Quote all entries in full, exactly.

Stored data:
********

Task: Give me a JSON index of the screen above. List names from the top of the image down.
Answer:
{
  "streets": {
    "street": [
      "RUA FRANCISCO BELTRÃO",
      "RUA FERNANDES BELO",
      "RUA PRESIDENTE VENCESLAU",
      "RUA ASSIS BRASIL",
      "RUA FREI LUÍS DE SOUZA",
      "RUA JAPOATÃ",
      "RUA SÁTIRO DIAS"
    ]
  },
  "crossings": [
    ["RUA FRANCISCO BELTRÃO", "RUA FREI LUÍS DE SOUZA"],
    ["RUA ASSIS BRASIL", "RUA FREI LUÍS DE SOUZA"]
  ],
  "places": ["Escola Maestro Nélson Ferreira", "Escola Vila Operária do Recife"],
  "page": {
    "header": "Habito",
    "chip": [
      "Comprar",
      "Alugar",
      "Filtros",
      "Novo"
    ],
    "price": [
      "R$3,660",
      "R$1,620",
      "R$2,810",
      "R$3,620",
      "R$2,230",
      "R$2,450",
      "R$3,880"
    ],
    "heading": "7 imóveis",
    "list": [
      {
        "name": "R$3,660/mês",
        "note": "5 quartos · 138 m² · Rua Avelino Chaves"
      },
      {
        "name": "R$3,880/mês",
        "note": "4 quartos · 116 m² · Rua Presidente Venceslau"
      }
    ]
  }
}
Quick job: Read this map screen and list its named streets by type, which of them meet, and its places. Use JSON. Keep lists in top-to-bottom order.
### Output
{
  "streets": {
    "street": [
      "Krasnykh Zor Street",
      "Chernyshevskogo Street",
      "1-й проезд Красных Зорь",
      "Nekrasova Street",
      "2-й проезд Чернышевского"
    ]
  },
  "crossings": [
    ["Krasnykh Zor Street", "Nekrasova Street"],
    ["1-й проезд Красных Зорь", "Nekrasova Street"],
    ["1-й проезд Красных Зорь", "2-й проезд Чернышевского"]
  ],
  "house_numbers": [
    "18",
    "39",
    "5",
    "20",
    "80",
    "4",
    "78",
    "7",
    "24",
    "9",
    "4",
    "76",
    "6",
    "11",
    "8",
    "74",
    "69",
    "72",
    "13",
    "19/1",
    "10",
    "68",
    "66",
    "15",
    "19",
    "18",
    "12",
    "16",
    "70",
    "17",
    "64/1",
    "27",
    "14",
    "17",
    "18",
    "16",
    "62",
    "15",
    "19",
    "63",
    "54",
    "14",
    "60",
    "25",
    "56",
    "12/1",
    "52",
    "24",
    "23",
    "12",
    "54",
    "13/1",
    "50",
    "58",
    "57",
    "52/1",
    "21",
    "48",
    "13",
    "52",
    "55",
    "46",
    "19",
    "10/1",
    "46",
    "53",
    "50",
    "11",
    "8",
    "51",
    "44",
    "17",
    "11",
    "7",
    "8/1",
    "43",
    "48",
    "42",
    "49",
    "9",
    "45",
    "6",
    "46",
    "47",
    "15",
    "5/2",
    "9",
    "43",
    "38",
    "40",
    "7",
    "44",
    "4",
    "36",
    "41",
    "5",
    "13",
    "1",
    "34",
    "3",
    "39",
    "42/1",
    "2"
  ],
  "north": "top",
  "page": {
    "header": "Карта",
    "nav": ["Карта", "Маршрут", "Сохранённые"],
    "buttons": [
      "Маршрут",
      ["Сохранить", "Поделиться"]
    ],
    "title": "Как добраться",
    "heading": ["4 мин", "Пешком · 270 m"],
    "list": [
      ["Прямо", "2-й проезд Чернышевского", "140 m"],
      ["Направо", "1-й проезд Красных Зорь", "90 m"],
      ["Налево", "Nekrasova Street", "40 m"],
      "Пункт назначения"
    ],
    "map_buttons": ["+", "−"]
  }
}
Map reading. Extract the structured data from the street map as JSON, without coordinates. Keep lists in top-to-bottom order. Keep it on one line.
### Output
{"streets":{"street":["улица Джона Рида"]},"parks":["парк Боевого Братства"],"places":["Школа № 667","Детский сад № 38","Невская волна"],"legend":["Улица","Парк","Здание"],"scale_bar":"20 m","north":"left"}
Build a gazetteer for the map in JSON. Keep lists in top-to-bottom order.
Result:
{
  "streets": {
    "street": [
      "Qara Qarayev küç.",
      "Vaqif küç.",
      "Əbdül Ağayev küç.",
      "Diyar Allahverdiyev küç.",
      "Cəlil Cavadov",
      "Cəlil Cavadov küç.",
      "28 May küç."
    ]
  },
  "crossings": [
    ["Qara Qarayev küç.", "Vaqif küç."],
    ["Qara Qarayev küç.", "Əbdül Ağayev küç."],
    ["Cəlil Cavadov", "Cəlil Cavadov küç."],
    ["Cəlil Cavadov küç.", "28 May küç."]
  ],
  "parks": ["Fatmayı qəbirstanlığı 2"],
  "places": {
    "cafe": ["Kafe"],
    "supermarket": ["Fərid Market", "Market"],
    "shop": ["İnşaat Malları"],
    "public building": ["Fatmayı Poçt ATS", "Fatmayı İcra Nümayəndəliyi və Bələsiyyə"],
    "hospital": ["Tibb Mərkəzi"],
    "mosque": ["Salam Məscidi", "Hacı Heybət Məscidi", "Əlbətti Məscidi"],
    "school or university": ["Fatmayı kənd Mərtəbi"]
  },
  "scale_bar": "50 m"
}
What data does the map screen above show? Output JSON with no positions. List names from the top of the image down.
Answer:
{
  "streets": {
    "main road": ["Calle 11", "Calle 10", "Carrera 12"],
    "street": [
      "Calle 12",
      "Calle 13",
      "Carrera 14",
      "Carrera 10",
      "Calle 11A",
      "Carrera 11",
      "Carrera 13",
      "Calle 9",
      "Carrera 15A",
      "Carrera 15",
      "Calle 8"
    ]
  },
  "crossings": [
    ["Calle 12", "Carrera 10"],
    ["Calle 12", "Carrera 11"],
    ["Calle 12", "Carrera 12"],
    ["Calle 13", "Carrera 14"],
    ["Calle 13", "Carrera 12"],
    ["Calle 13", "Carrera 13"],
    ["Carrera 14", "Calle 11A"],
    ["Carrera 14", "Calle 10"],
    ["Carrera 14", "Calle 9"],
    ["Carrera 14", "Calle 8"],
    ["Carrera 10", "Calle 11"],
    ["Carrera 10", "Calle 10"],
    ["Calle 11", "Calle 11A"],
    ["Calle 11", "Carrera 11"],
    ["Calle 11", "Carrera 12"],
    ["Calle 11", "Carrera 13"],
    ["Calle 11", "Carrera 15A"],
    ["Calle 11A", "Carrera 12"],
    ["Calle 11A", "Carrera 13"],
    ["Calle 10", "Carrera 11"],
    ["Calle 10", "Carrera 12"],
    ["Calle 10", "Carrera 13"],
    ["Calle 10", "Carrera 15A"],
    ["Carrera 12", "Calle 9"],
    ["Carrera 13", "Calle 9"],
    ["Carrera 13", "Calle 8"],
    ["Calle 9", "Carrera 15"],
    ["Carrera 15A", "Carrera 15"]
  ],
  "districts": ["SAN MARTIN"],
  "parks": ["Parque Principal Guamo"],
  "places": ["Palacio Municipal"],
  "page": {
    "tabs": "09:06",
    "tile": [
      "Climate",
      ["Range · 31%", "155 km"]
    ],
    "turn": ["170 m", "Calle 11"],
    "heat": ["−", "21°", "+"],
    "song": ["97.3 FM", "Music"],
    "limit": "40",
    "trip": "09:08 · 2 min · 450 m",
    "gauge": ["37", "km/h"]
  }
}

********

RESULT FOR THIS EXERCISE:
Task: Give me a JSON index of the screen above. List names from the top of the image down.
Answer:
{
  "streets": {
    "street": [
      "RUA FRANCISCO BELTRÃO",
      "RUA FERNANDES BELO",
      "RUA PRESIDENTE VENCESLAU",
      "RUA ASSIS BRASIL",
      "RUA FREI LUÍS DE SOUZA",
      "RUA JAPOATÃ",
      "RUA SÁTIRO DIAS"
    ]
  },
  "crossings": [
    ["RUA FRANCISCO BELTRÃO", "RUA FREI LUÍS DE SOUZA"],
    ["RUA ASSIS BRASIL", "RUA FREI LUÍS DE SOUZA"]
  ],
  "places": ["Escola Maestro Nélson Ferreira", "Escola Vila Operária do Recife"],
  "page": {
    "header": "Habito",
    "chip": [
      "Comprar",
      "Alugar",
      "Filtros",
      "Novo"
    ],
    "price": [
      "R$3,660",
      "R$1,620",
      "R$2,810",
      "R$3,620",
      "R$2,230",
      "R$2,450",
      "R$3,880"
    ],
    "heading": "7 imóveis",
    "list": [
      {
        "name": "R$3,660/mês",
        "note": "5 quartos · 138 m² · Rua Avelino Chaves"
      },
      {
        "name": "R$3,880/mês",
        "note": "4 quartos · 116 m² · Rua Presidente Venceslau"
      }
    ]
  }
}
Quick job: Read this map screen and list its named streets by type, which of them meet, and its places. Use JSON. Keep lists in top-to-bottom order.
### Output
{
  "streets": {
    "street": [
      "Krasnykh Zor Street",
      "Chernyshevskogo Street",
      "1-й проезд Красных Зорь",
      "Nekrasova Street",
      "2-й проезд Чернышевского"
    ]
  },
  "crossings": [
    ["Krasnykh Zor Street", "Nekrasova Street"],
    ["1-й проезд Красных Зорь", "Nekrasova Street"],
    ["1-й проезд Красных Зорь", "2-й проезд Чернышевского"]
  ],
  "house_numbers": [
    "18",
    "39",
    "5",
    "20",
    "80",
    "4",
    "78",
    "7",
    "24",
    "9",
    "4",
    "76",
    "6",
    "11",
    "8",
    "74",
    "69",
    "72",
    "13",
    "19/1",
    "10",
    "68",
    "66",
    "15",
    "19",
    "18",
    "12",
    "16",
    "70",
    "17",
    "64/1",
    "27",
    "14",
    "17",
    "18",
    "16",
    "62",
    "15",
    "19",
    "63",
    "54",
    "14",
    "60",
    "25",
    "56",
    "12/1",
    "52",
    "24",
    "23",
    "12",
    "54",
    "13/1",
    "50",
    "58",
    "57",
    "52/1",
    "21",
    "48",
    "13",
    "52",
    "55",
    "46",
    "19",
    "10/1",
    "46",
    "53",
    "50",
    "11",
    "8",
    "51",
    "44",
    "17",
    "11",
    "7",
    "8/1",
    "43",
    "48",
    "42",
    "49",
    "9",
    "45",
    "6",
    "46",
    "47",
    "15",
    "5/2",
    "9",
    "43",
    "38",
    "40",
    "7",
    "44",
    "4",
    "36",
    "41",
    "5",
    "13",
    "1",
    "34",
    "3",
    "39",
    "42/1",
    "2"
  ],
  "north": "top",
  "page": {
    "header": "Карта",
    "nav": ["Карта", "Маршрут", "Сохранённые"],
    "buttons": [
      "Маршрут",
      ["Сохранить", "Поделиться"]
    ],
    "title": "Как добраться",
    "heading": ["4 мин", "Пешком · 270 m"],
    "list": [
      ["Прямо", "2-й проезд Чернышевского", "140 m"],
      ["Направо", "1-й проезд Красных Зорь", "90 m"],
      ["Налево", "Nekrasova Street", "40 m"],
      "Пункт назначения"
    ],
    "map_buttons": ["+", "−"]
  }
}
Map reading. Extract the structured data from the street map as JSON, without coordinates. Keep lists in top-to-bottom order. Keep it on one line.
### Output
{"streets":{"street":["улица Джона Рида"]},"parks":["парк Боевого Братства"],"places":["Школа № 667","Детский сад № 38","Невская волна"],"legend":["Улица","Парк","Здание"],"scale_bar":"20 m","north":"left"}
Build a gazetteer for the map in JSON. Keep lists in top-to-bottom order.
Result:
{
  "streets": {
    "street": [
      "Qara Qarayev küç.",
      "Vaqif küç.",
      "Əbdül Ağayev küç.",
      "Diyar Allahverdiyev küç.",
      "Cəlil Cavadov",
      "Cəlil Cavadov küç.",
      "28 May küç."
    ]
  },
  "crossings": [
    ["Qara Qarayev küç.", "Vaqif küç."],
    ["Qara Qarayev küç.", "Əbdül Ağayev küç."],
    ["Cəlil Cavadov", "Cəlil Cavadov küç."],
    ["Cəlil Cavadov küç.", "28 May küç."]
  ],
  "parks": ["Fatmayı qəbirstanlığı 2"],
  "places": {
    "cafe": ["Kafe"],
    "supermarket": ["Fərid Market", "Market"],
    "shop": ["İnşaat Malları"],
    "public building": ["Fatmayı Poçt ATS", "Fatmayı İcra Nümayəndəliyi və Bələsiyyə"],
    "hospital": ["Tibb Mərkəzi"],
    "mosque": ["Salam Məscidi", "Hacı Heybət Məscidi", "Əlbətti Məscidi"],
    "school or university": ["Fatmayı kənd Mərtəbi"]
  },
  "scale_bar": "50 m"
}
What data does the map screen above show? Output JSON with no positions. List names from the top of the image down.
Answer:
{
  "streets": {
    "main road": ["Calle 11", "Calle 10", "Carrera 12"],
    "street": [
      "Calle 12",
      "Calle 13",
      "Carrera 14",
      "Carrera 10",
      "Calle 11A",
      "Carrera 11",
      "Carrera 13",
      "Calle 9",
      "Carrera 15A",
      "Carrera 15",
      "Calle 8"
    ]
  },
  "crossings": [
    ["Calle 12", "Carrera 10"],
    ["Calle 12", "Carrera 11"],
    ["Calle 12", "Carrera 12"],
    ["Calle 13", "Carrera 14"],
    ["Calle 13", "Carrera 12"],
    ["Calle 13", "Carrera 13"],
    ["Carrera 14", "Calle 11A"],
    ["Carrera 14", "Calle 10"],
    ["Carrera 14", "Calle 9"],
    ["Carrera 14", "Calle 8"],
    ["Carrera 10", "Calle 11"],
    ["Carrera 10", "Calle 10"],
    ["Calle 11", "Calle 11A"],
    ["Calle 11", "Carrera 11"],
    ["Calle 11", "Carrera 12"],
    ["Calle 11", "Carrera 13"],
    ["Calle 11", "Carrera 15A"],
    ["Calle 11A", "Carrera 12"],
    ["Calle 11A", "Carrera 13"],
    ["Calle 10", "Carrera 11"],
    ["Calle 10", "Carrera 12"],
    ["Calle 10", "Carrera 13"],
    ["Calle 10", "Carrera 15A"],
    ["Carrera 12", "Calle 9"],
    ["Carrera 13", "Calle 9"],
    ["Carrera 13", "Calle 8"],
    ["Calle 9", "Carrera 15"],
    ["Carrera 15A", "Carrera 15"]
  ],
  "districts": ["SAN MARTIN"],
  "parks": ["Parque Principal Guamo"],
  "places": ["Palacio Municipal"],
  "page": {
    "tabs": "09:06",
    "tile": [
      "Climate",
      ["Range · 31%", "155 km"]
    ],
    "turn": ["170 m", "Calle 11"],
    "heat": ["−", "21°", "+"],
    "song": ["97.3 FM", "Music"],
    "limit": "40",
    "trip": "09:08 · 2 min · 450 m",
    "gauge": ["37", "km/h"]
  }
}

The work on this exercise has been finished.